> _Task brief_:
Could you resume the sermon about Telemachus and the Roman arena, continuing after its final sentence?

> _Article_:
◇ ◇ ◇ ◇

Message for July 3, 2022
The Roman Empire was one of the greatest empires that the world has ever seen but it was also a very grim place for most of its people. While some people were fabulously wealthy, most of the people were slaves and mistreated as such. Even the majority of those who were free lived lives of grinding poverty, and this made for a very unhappy populace. This was especially true in the city of Rome and in an effort to keep things under control, the government came up with a programme that we call “bread and circuses”. What this meant was that everyone in the city was provided with free food and entertainment. Part of the entertainment were the gladiatorial fights in the Coliseum. It was thought that by going to the Coliseum and watching men fight each other or wild animals, the people would forget about how unhappy and wretched their lives were. This worked too and so for centuries the emperors staged their bloody spectacles in the arena.
Not surprisingly the deaths of thousands of men, women and even children, not to mention the animals, all in the name of sport, disgusted most of the Christians. No one however dared say or do anything about it until a young man named Telemachus did.
Telemachus was absolutely sickened by the so-called games and his revulsion grew until one day he couldn’t stand it any longer. With a loud cry he vaulted over the barriers onto the arena floor. He rushed over between two duelling gladiators and with a loud voice shouted, “In God’s name, stop it!” But they didn’t stop and within seconds Telemachus himself lay dead. While Telemachus never knew it though, he was one of the very last people to die in the arena. It was a pivotal moment, an ‘ah ha’ moment as if it were, because everyone was so sickened by his death and so admired his faith and courage, that the so-called games came to an end. A blood-thirsty era came to a close because of one man’s faith and courage. But while Telemachus probably never realized it, by doing what he did he was following in the footsteps of a whole host of others who went before him including the centurion in today’s scripture passage.

◇ ◇ ◇ ◇

> _Data block_:
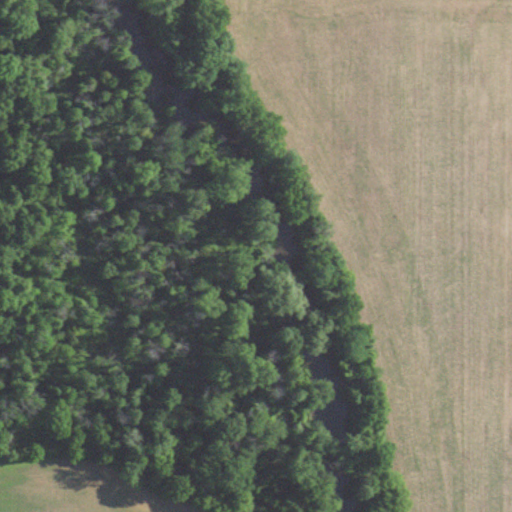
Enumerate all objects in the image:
river: (279, 243)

◇ ◇ ◇ ◇

> _Task answer_:
The centurions were the backbone of the Roman army and the equivalent of today’s sergeants. They were hard men and people to be reckoned with. As it happened, a slave that belonged to this one particular centurion was deathly ill. Now most centurions probably wouldn’t have worried too much about the health of a mere slave but this one did and, like everyone else in Galilee, he had heard about Jesus and his miracles. He decided then to ask Jesus to do something to help, but it also appears that this centurion was a diplomatic man. As a Roman officer he could have simply ordered some of his soldiers to go and get Jesus, but he didn’t. Instead, he asked a delegation of Jesus’ fellow countrymen to intervene on his behalf which they gladly did. The delegation told Jesus about how wonderful this centurion was and that he most certainly deserved Jesus’ help. Unlike the vast majority in the occupation forces, this official both liked and respected the people whom he governed; in fact he had even built them a new synagogue! Jesus agreed to help.
As they approached the centurion’s house, they were met by a second delegation and they too had a message for Jesus. In it the centurion said that he was not worthy to have Jesus come into his house, all Jesus had to do was say the word and the slave would be healed. When Jesus heard this he marvelled: why here was a Gentile, a non-Jew, a person who wasn’t expected to know anything about God and he had more faith than anyone else that he had ever met! Perhaps not surprisingly then, when the delegation returned to the centurion’s house, they were told that the slave had been cured.
This is the miracle of the healing of the centurion’s slave and while we may not realize it, that healing was a most significant event in Jesus’ ministry. It was because it marked the very first time that a person who wasn’t Jewish demonstrated faith in Jesus. That centurion is the spiritual forerunner of not only Telemachus but also the millions and even billions of people in the world who would eventually come to believe in Jesus even though they weren’t Jewish. He anticipated the faith of the vast majority of Christians including us, and that of course is what today’s lesson is all about; faith.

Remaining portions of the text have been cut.